= Exercise directions =
Return every line of the data below without any change, character for character.
────────────────
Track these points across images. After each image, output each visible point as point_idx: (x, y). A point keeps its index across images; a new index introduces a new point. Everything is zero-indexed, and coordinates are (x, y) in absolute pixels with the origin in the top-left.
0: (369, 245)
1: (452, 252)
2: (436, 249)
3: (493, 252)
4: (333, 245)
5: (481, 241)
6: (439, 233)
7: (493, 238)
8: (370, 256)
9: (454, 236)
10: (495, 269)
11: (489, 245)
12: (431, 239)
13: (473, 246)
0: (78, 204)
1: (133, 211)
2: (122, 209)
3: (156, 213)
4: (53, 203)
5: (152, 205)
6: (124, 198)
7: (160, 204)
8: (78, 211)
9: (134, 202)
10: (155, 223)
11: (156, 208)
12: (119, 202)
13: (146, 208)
────────────────
= Result for this task =
Track these points across images. After each image, output each visible point as point_idx: (x, y). A point keeps its index across images; a new index introduces a new point. Everything is zero-indexed, and coordinates are (x, y) in absolute pixels with the origin in the top-left.
0: (369, 245)
1: (452, 252)
2: (436, 249)
3: (493, 252)
4: (333, 245)
5: (481, 241)
6: (439, 233)
7: (493, 238)
8: (370, 256)
9: (454, 236)
10: (495, 269)
11: (489, 245)
12: (431, 239)
13: (473, 246)
0: (78, 204)
1: (133, 211)
2: (122, 209)
3: (156, 213)
4: (53, 203)
5: (152, 205)
6: (124, 198)
7: (160, 204)
8: (78, 211)
9: (134, 202)
10: (155, 223)
11: (156, 208)
12: (119, 202)
13: (146, 208)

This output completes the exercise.